Idrus wrote with a style which emphasized the harsher aspects of reality, using short, concise sentences and abandoning the aesthetics present in the earlier Balai Pustaka and Poedjangga Baroe eras. Balfas describes his style as being full of cynicism and sarcasm. However, towards the end of the national revolution he became increasingly contemplative. Dutch scholar of Indonesian literature A. Teeuw suggests that Idrus was influenced by the works of Ernest Hemingway, John Steinbeck, Erskine Caldwell, and Willem Elsschot.

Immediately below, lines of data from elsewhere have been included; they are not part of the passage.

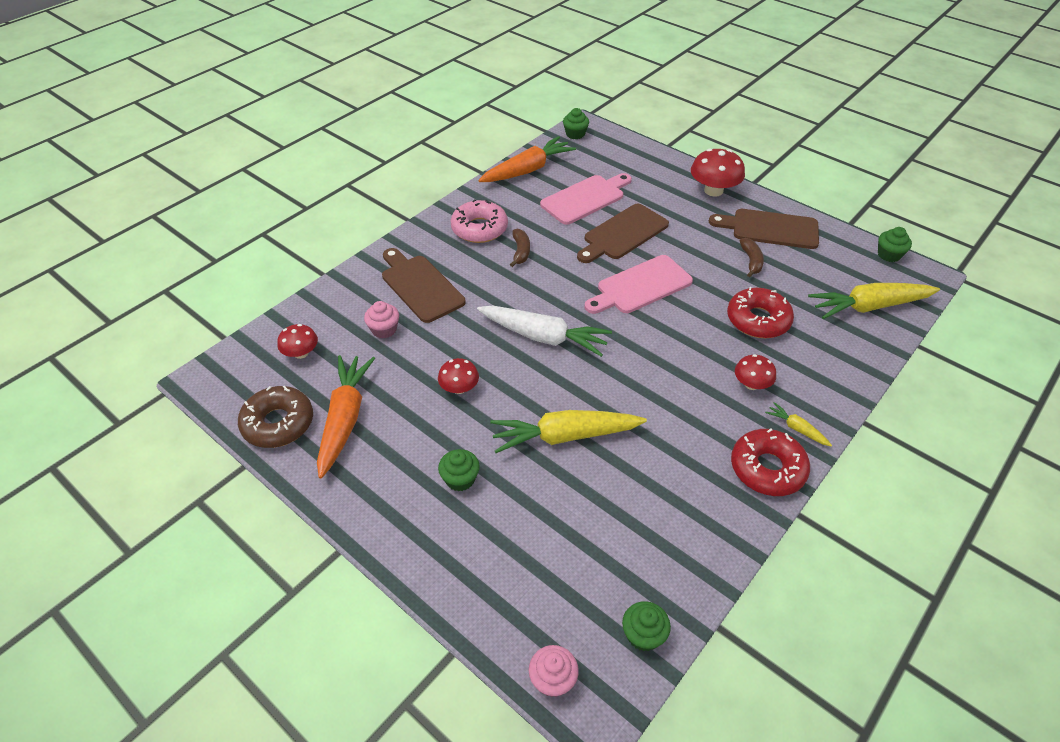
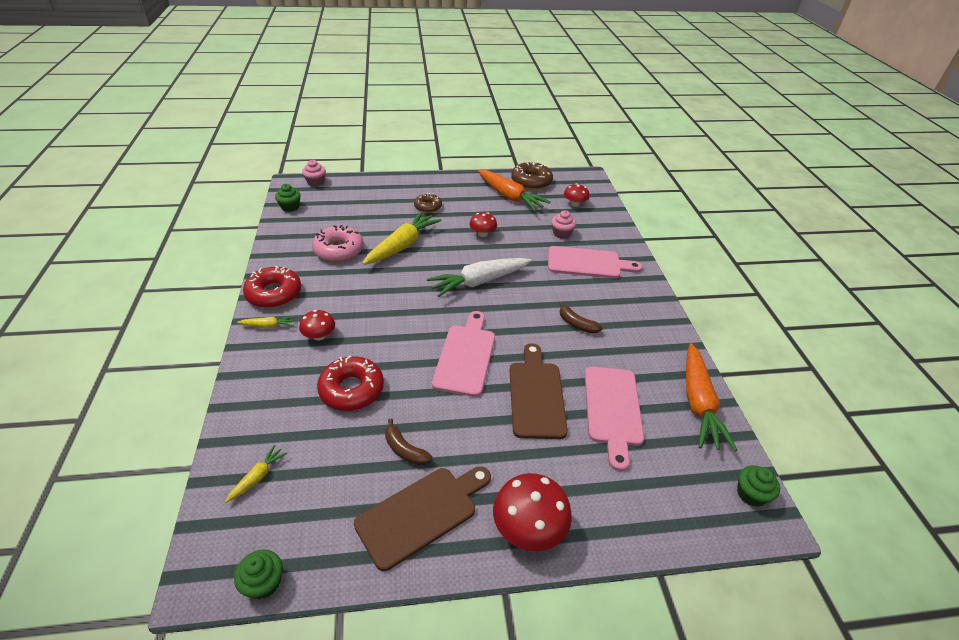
camera: 130 degrees right, 5 degrees down
brown cutting board [382,248,466,323] -> pink cutting board [548,246,642,279]
green cupcake [438,449,480,492] -> brown donut [414,193,442,213]
pink donut [450,199,508,243] -> pink donut moved to [312,225,364,262]
yellow carrot [808,283,940,319] -> yellow carrot [225,445,287,503], size x0.46

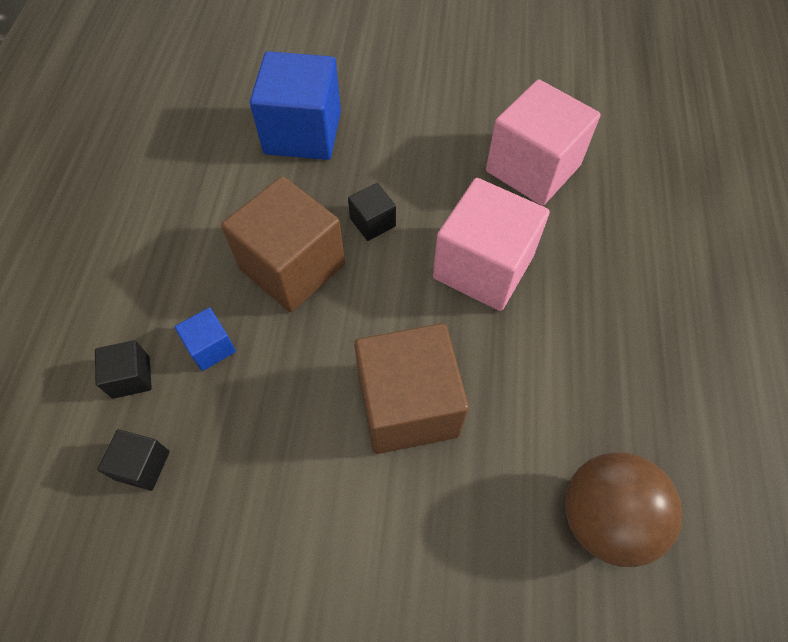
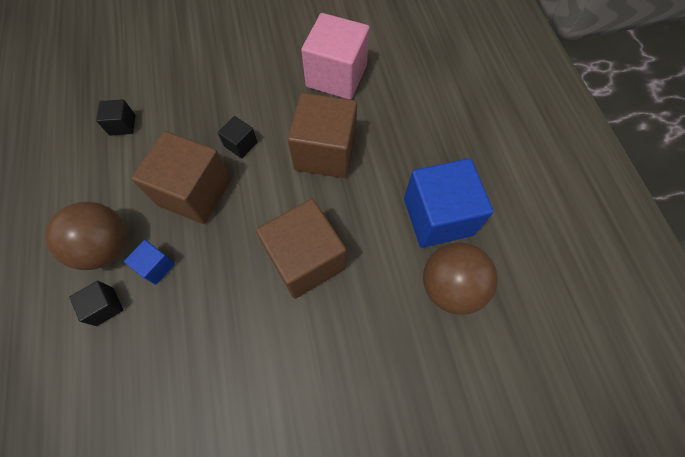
camera: 20 degrees left, 5 degrees up
black cube [97,429,170,491] -> black cube moved to [96,99,135,136]
blue cube [250,51,341,160] -> blue cube moved to [404,158,494,248]
pink cube [433,178,550,311] -> brown cube [288,93,357,178]
none -> brown ball [45,201,127,270]

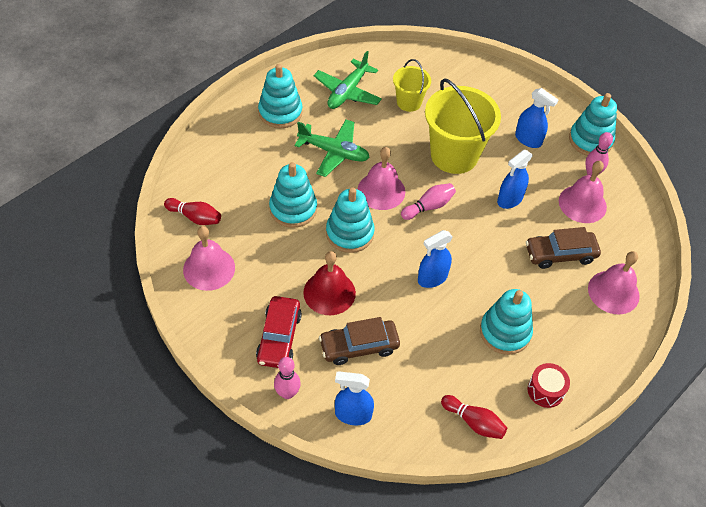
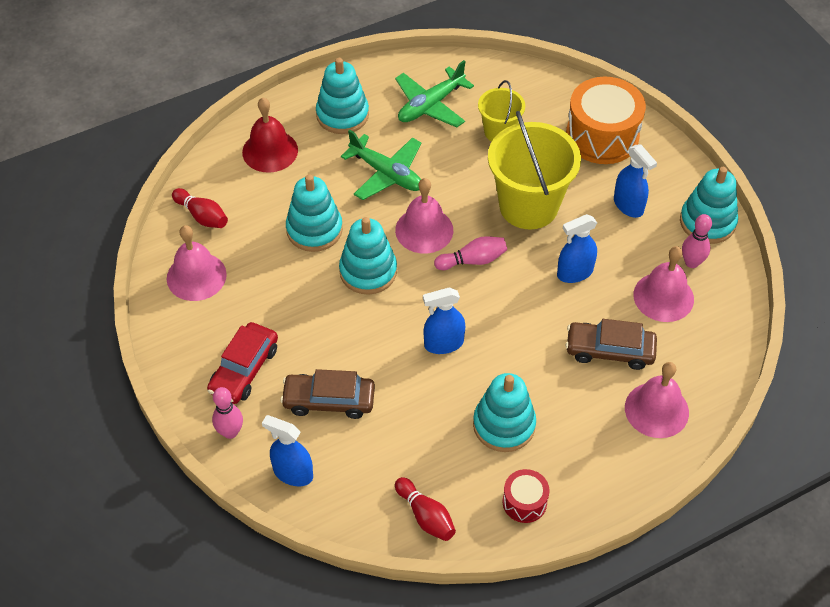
camera: 20 degrees right, 0 degrees up
red bell [303,251,356,315] -> red bell moved to [242,98,298,173]
none -> orange drum [566,77,646,164]

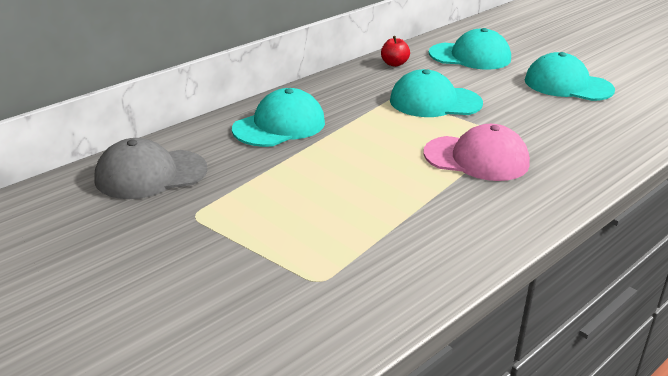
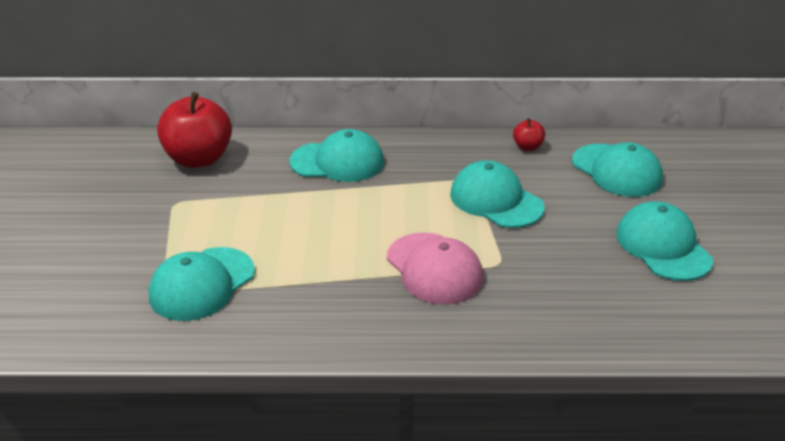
camera: 45 degrees right, 5 degrees up
grey cap [94,138,208,199] -> red apple [157,92,232,168]
none -> turquoise cap [149,247,255,321]

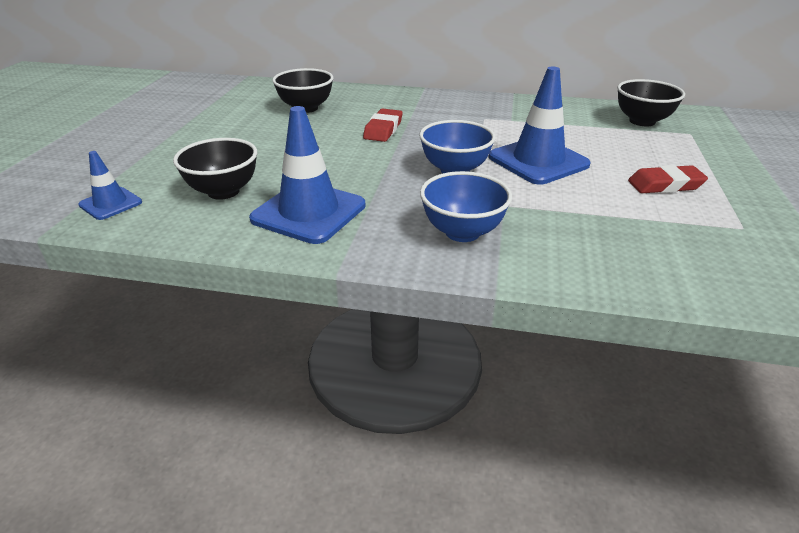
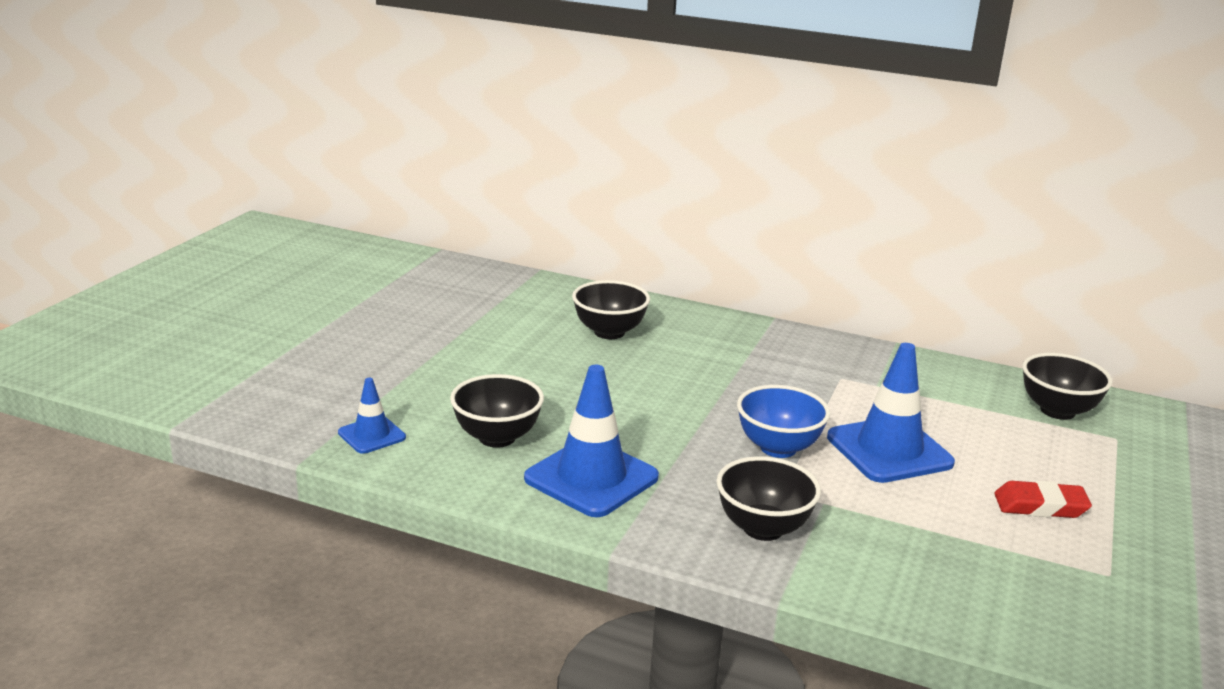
camera: 10 degrees right, 10 degrees down
red eraser [363,108,402,142] -> none
blue bowl [420,171,512,242] -> black bowl [716,456,821,541]

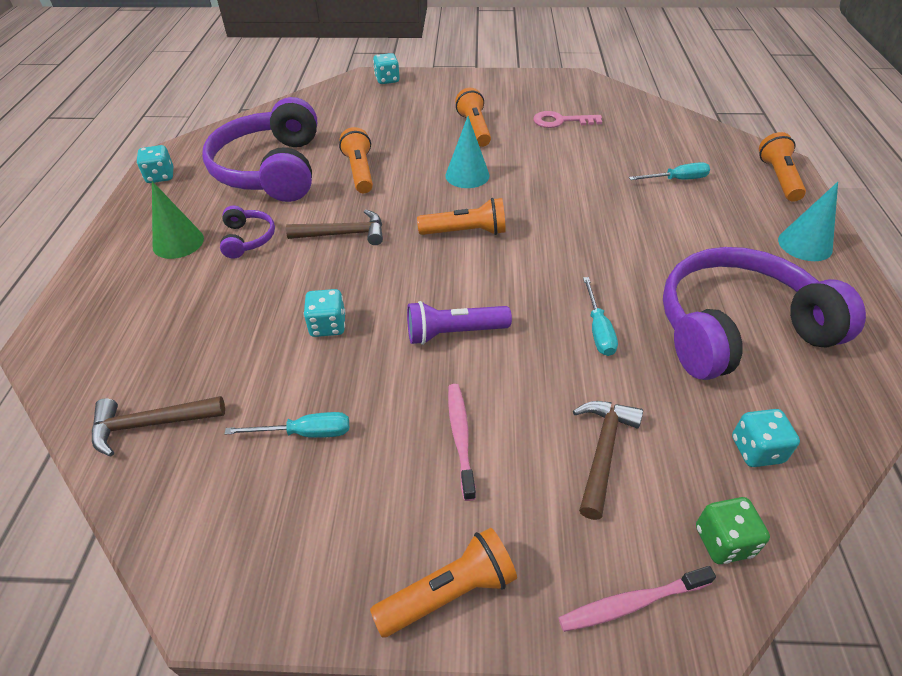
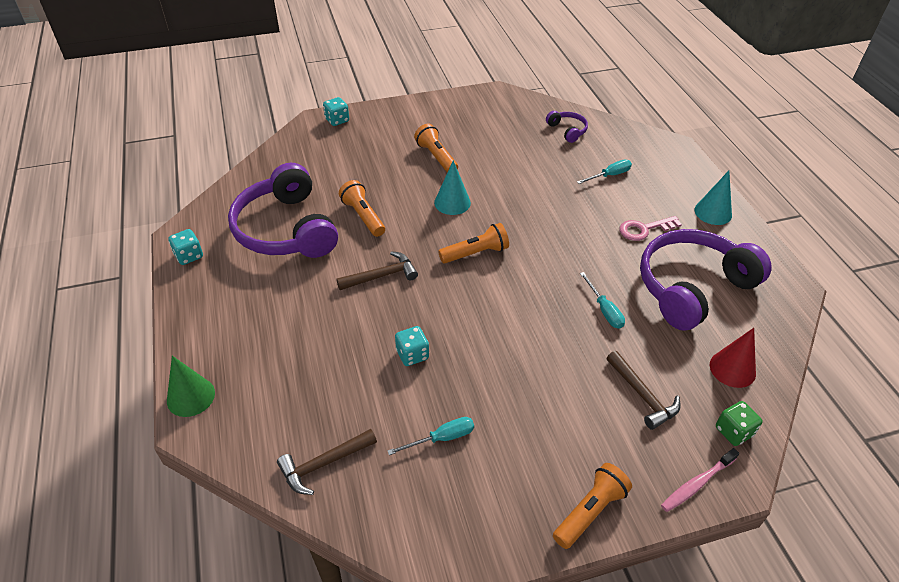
camera: 20 degrees left, 0 degrees up
green cone [152,181,204,259] -> green cone moved to [167,356,215,417]
purple headphones [220,206,275,258] -> purple headphones moved to [546,111,588,143]
purple flashlight [407,301,512,345] -> none
pink toothbrush [448,384,476,501] -> none
pink key [534,111,602,128] -> pink key moved to [619,216,682,241]
brown hammer [573,401,643,520] -> brown hammer turned 150 degrees clockwise [606,351,681,430]
turquoise dice [732,409,800,467] -> red cone [710,328,756,388]
orange flashlight [759,132,806,202] -> none

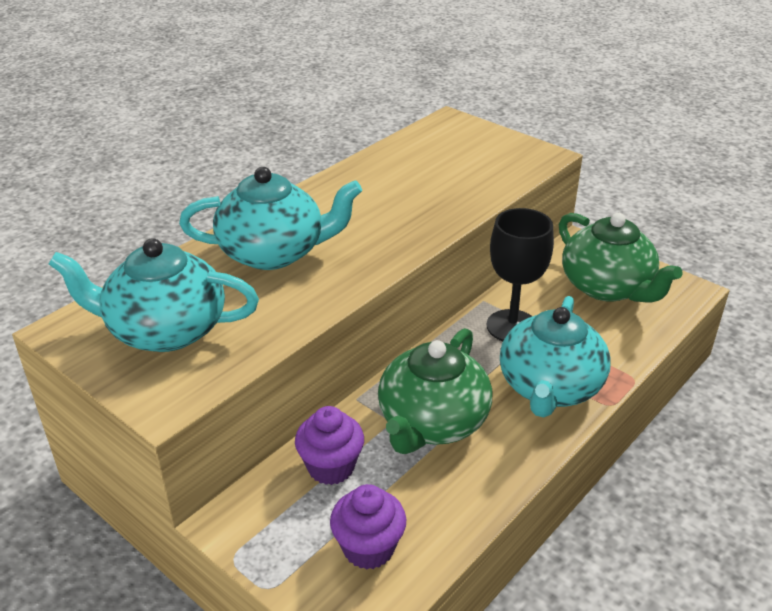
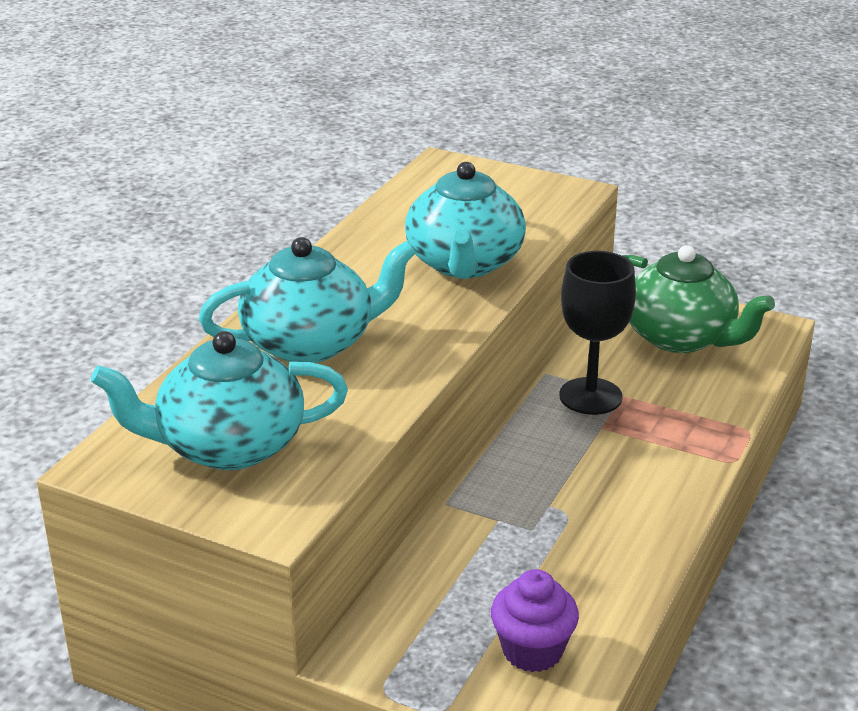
camera: 15 degrees left, 5 degrees down
purple cupcake [295,406,364,485] -> none
green teapot [378,328,492,454] -> none
turquoise teapot [500,296,611,417] -> turquoise teapot moved to [405,162,526,279]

Most of Idrus' characters were average persons, as opposed to nobility found in works by earlier authors such as Amir Hamzah. This is caused in part by the political motivations of the Japanese occupation government, which ruled from 1942 until mid-1945; the Japanese found it necessary to promote the rights of the masses to maintain control.

==Legacy==
According to Teeuw, is often said to be the Chairil Anwar of prose, namely the writer who brought forth a new style through his writings; he is also said to represent the '45 generation of Indonesian literature in prose. However, Teeuw disagrees with such a view; he considers Anwar's contributions much more significant.

==Personal life==
Idrus married Ratna Suri in 1948. Together they had four sons: Nirwan, Slamet Riyadi, Rizal, and Taufik; as well as two daughters: Damayanti and Lanita. A polyglot, Idrus spoke German, English, and Dutch as well as Indonesian.